Bank of America has confirmed that some of the data included in the massive leak by Anonymous-affiliated group “Par:AnoIA” does belong to them, but that it didn’t come from their owns systems, but those of a third-party contractor.
The 14GB leak contains internal BoA emails that apparently show that they have hired IT consultancy firm TEKsystems to monitor the public online activity of hackers that might or have targeted the bank (Anonymous, TeaMp0isoN, UGNazi and others) and activists that were involved in the Occupy Wall Street movement.
According to Computerworld, BoA hasn’t confirmed that particular partnership, but has explained that they were working on a “pilot program for monitoring publicly available information to identify information security threats.”
If the Par:AnoIA press release accompanying the leak is to be believed, all the data comes from a unnamed source that lifted it off a “misconfigured server” located in Tel Aviv.
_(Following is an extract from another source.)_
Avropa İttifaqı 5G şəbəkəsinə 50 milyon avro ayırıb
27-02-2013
Among the leaked data is also the source code of the OneCalais app, a software developed by Israeli company ClearForest (owned by Thomson Reuters) for the express purpose of harvesting and rifling through huge swaths of unstructured publicly accessible information in search for relevant data.
Also leaked is source code of what appears to be a module of the software made specifically for Bank of America.
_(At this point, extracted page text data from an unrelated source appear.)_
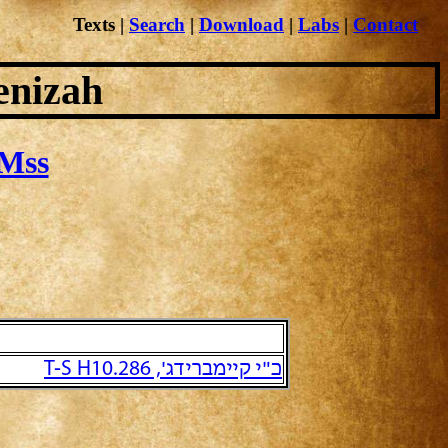
Texts
|
Search
|
Download
|
Labs
|
Contact
enizah
Mss
כ"י קיימברידג', T-S H10.286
Finally, the leak contains archives containing data about hundred of thousands of executives and employees from various corporations around the world, including salary information. The archives were found on the same server, and seem to belong to Bloomberg L.P. media corporation.
But what really bugs the hacker group is that the research done by TEKsystems is “sloppy, random and valueless” and “potentially false”, and the fact that BoA and others are contracting other companies to spy and collect information on private citizens – even though they do it by analyzing publicly available information.